Once they were out, I dealt with the file. Abandoning almost all ties to the mundane methods of dealing with technology, I honed in on the invisible tie between bugs and computer until I found the general spot, physically, where the file would be. I touched the main hard drive and did the mental equivalent of crumpling a piece of paper into a ball, which I then shoved into the jump drive.
Grinning, I went back to the monitor.
I right clicked the file now located in the jump drive's section and hit 'compress to RAR.'
The bugs began to shrink. They panicked and converged onto the unit, but it was too late. It was almost funny to hear their clicking sounds get higher and higher pitched. Within seconds, they'd all vanished.
I exed out of the page, then crawled over to the unit. It was bug free. It took me a few tries to get the jump drive out of the machine; the blood on my hands made it hard to grab onto it.
"Well," said Verdana, setting his broom against the wall. "Is it done?"
"Damn," said Ricky, collapsing to the floor. He looked even worse than I felt. His shoes were tattered.
"Yeah, it's done." I held the drive up to Verdana. "You want this?"
He shook his head. "No. No thank you."
"I'll take it," said Ricky, lazily raising his hand.
I tossed it to him and he tucked it into his pocket.
"What are you going to do with that?" said Verdana.
Before Ricky could answer, I held up both hands. "Please, it's just best not to ask."
Verdana handed me the tube of antivirus.
Surprisingly enough, it did help. The swelling died down to almost nothing, and what had been a sharp and biting pain slowed into a nice, dull throb.
"Thanks." I tossed it to Ricky, who began applying it to his feet.
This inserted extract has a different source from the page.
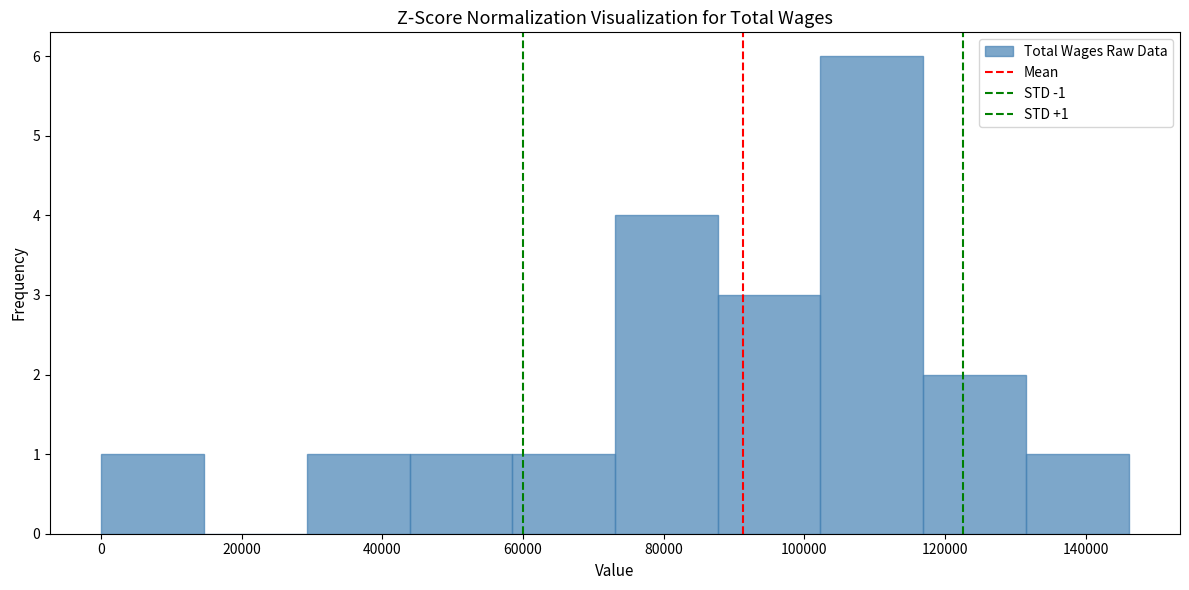

Over which range of the x-axis is the bar tallest?

102000 to 116000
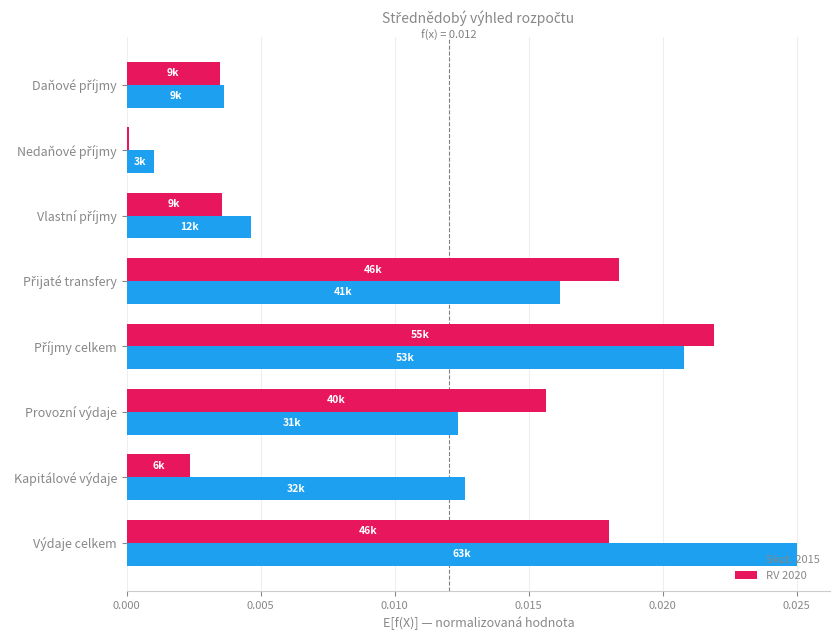

How many data points does each series have?

8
"No problem." He looked nervously at the now dormant computer.
"Do you think . . .?"
I sighed and nodded. Well, our job was to make sure his computer was working.
For the next twenty minutes or so, Ricky and I put the computer back together, cleaned up the blood, and made sure there wasn't any more unpleasant surprises hiding around inside, both physically and not.
It was fine, other than a few mundane problems like spyware, which were promptly fixed. Once inspection was done, we gave Verdana a clean bill of health.
Considering everything we'd been through, I thought the bill in question might've been on the small side, but Ricky insisted. While I'd been cleaning up, he and Verdana had reached an agreement; Verdana would get a discount on today's and all future services, provided Verdana conjured up more of the antivirus for us. It was a compromise he was happy to make.
"Besides," said Ricky when we were getting back into the van. "You never know what else we might run across in this job." He tapped the jump drive, which was now hanging on a lanyard around his neck.
My leg began to ache. I'd probably be needing more of that antivirus cream pretty soon. I pointed to the drive to try and take my mind off it. "What are you going to do with that thing?"
He grinned and revved up the engine. "I know a programmer over at CalTech. I bet we can come up with something interesting to do with these babies."
I groaned and leaned back in the seat. The world was too complicated for Ricky's shenanigans right now. "Never mind," I said. "I don't want to know. Forget I asked."
"Two words, Kyle. Insect. Minions."
"I said I didn't want to know!"
Ricky cackled. We drove off, triumphant, aching, and with a potentially dangerous bastardization of technology and magic hanging around my best friend's throat.